__Selected text__.
Here is the solution

let a=[1, 1, 2, 6]
let b=[2, 3, 5];
let c= [2, 3, 4]

let result=[...a,...b].filter(item=>!(a.includes(item) && b.includes(item) ))
result=[...result,...c].filter(item=>!(b.includes(item) && c.includes(item) ))

console.log(result)  //[1, 1, 6, 5, 4]

Answer 5

function sym(arr1, arr2, ...rest) {

  //creating a array which has unique numbers from both the arrays
  const union = [...new Set([...arr1,...arr2])];

  // finding the Symmetric Difference between those two arrays
  const diff = union.filter((num)=> !(arr1.includes(num) && arr2.includes(num)))

  //if there are more than 2 arrays
  if(rest.length){
    // recurrsively call till rest become 0 
    // i.e.  diff of 1,2 will be the first parameter so every recurrsive call will reduce     //  the arrays till diff between all of them are calculated.

    return sym(diff, rest[0], ...rest.slice(1))
  }
  return diff
}

Answer 6

Concise solution using

• Arrow functions
• Array spread syntax
• Array filter
• Array reduce
• Set
• Rest parameters
• Implicit return

const symPair = (a, b) => 
  [...a.filter(item => !b.includes(item)),
  ...b.filter(item => !a.includes(item))]

const sym = (...args) => [...new Set(args.reduce(symPair))]

The function symPair works for two input arrays, and the function sym works for two or more arrays, using symPair as a reducer.

const symPair = (a, b) => 
  [...a.filter(item => !b.includes(item)),
  ...b.filter(item => !a.includes(item))]

const sym = (...args) => [...new Set(args.reduce(symPair))]

console.log(sym([1, 2, 3], [2, 3, 4], [6]))

Answer 7

Another simple, yet readable solution:

 
/*
This filters arr1 and arr2 from elements which are in both arrays
and returns concatenated results from filtering.
*/
function symDiffArray(arr1, arr2) {
  return arr1.filter(elem => !arr2.includes(elem))
             .concat(arr2.filter(elem => !arr1.includes(elem)));
}

/*
Add and use this if you want to filter more than two arrays at a time.
*/
function symDiffArrays(...arrays) {
  return arrays.reduce(symDiffArray, []);
}

console.log(symDiffArray([1, 3], ['Saluton', 3])); // [1, 'Saluton']
console.log(symDiffArrays([1, 3], [2, 3], [2, 8, 5])); // [1, 8, 5]

Used functions: Array.prototype.filter() | Array.prototype.reduce() | Array.prototype.includes()

__Data provided__.
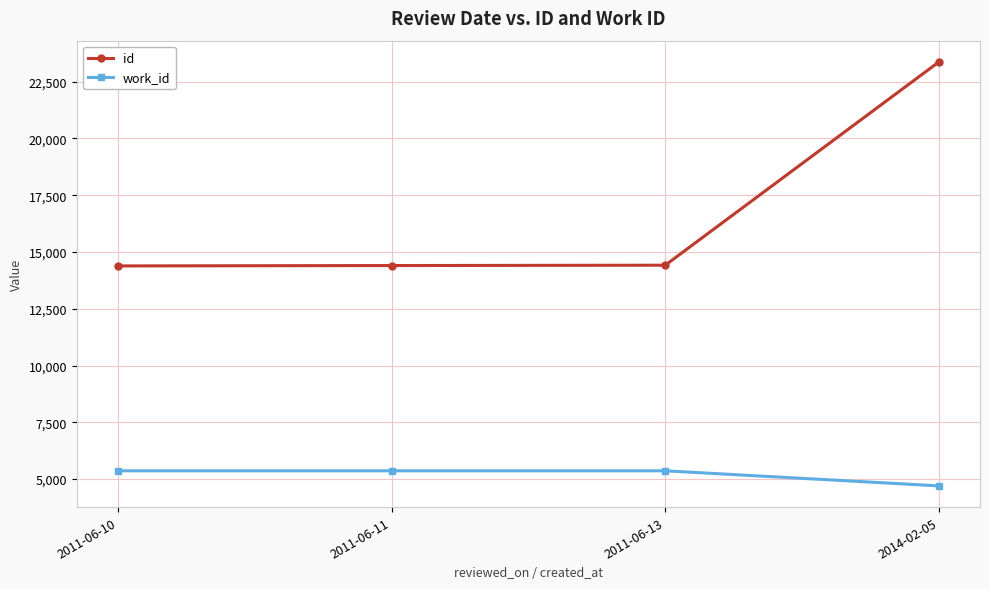

Which label corresponds to the smallest value in the chart?

2014-02-05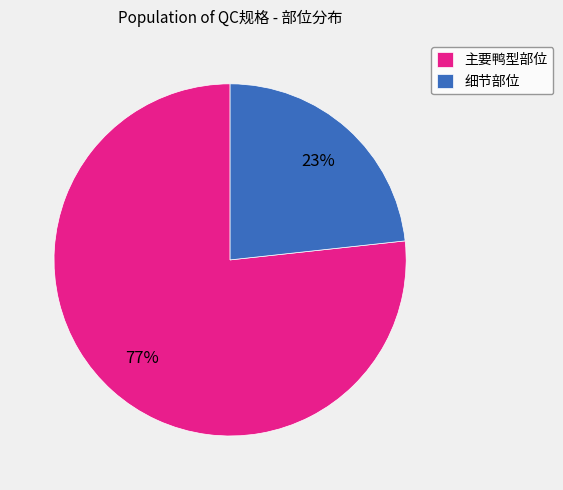

To the nearest percent, what is the average slice percentage?

50%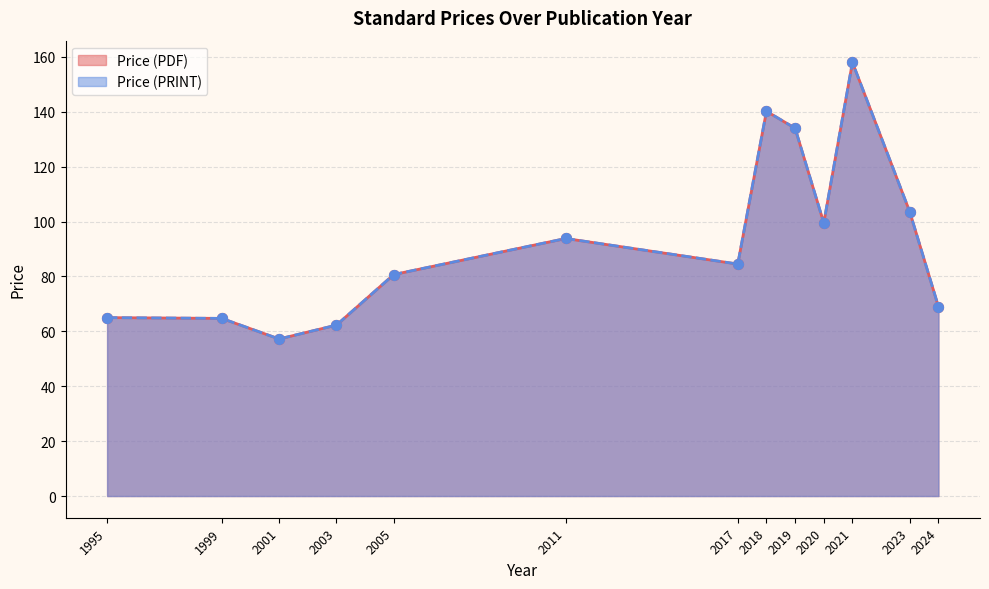

Which series has the widest spread of Y values?

Price (PDF)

__Directive 1__.
In the thread on symmetric difference of arrays, which function does sym use as a reducer?
__Directive 2__.
Pick up the thread on symmetric difference of arrays after its last line and continue it.
The material bears no relation to the thread on symmetric difference of arrays.

__Expected answer 1__.
symPair

__Expected answer 2__.
Answer 8

// Set difference, a.k.a. relative compliment
const diff = (a, b) => a.filter(v => !b.includes(v))

const symDiff = (first, ...rest) => 
  rest.reduce(
    (acc, x) => [
      ...diff(acc, x), 
      ...diff(x, acc),
    ], 
    first,
  )    

/* - - - */
console.log(symDiff([1, 3], ['Saluton', 3]))    // [1, 'Saluton']
console.log(symDiff([1, 3], [2, 3], [2, 8, 5])) // [1, 8, 5]

Answer 9

Hey if anyone is interested this is my solution:

function sym (...args) {
  let fileteredArgs = [];
  let symDiff = [];
  args.map(arrayEl =>
    fileteredArgs.push(arrayEl.filter((el, key) =>
      arrayEl.indexOf(el) === key
      )
    )
  );

  fileteredArgs.map(elArr => {
    elArr.map(el => {
      let index = symDiff.indexOf(el);
      if (index === -1) {
        symDiff.push(el);
      } else {
        symDiff.splice(index, 1);
      }
    });
  });

  return (symDiff);
}

console.log(sym([1, 2, 3, 3], [5, 2, 1, 4]));

Answer 10

My short solution. At the end, I removed duplicates by filter().

function sym() {
  var args = Array.prototype.slice.call(arguments);
  var almost = args.reduce(function(a,b){
    return b.filter(function(i) {return a.indexOf(i) < 0;})
    .concat(a.filter(function(i){return b.indexOf(i)<0;}));
  });
  return almost.filter(function(el, pos){return almost.indexOf(el) == pos;});
}

sym([1, 1, 2, 5], [2, 2, 3, 5], [3, 4, 5, 5]);

//Result: [4,5,1]

Answer 11

I came across this question in my research of the same coding challenge on FCC. I was able to solve it using for and while loops, but had some trouble solving using the recommended Array.reduce(). After learning a ton about .reduce and other array methods, I thought I'd share my solutions as well.

This is the first way I solved it, without using .reduce.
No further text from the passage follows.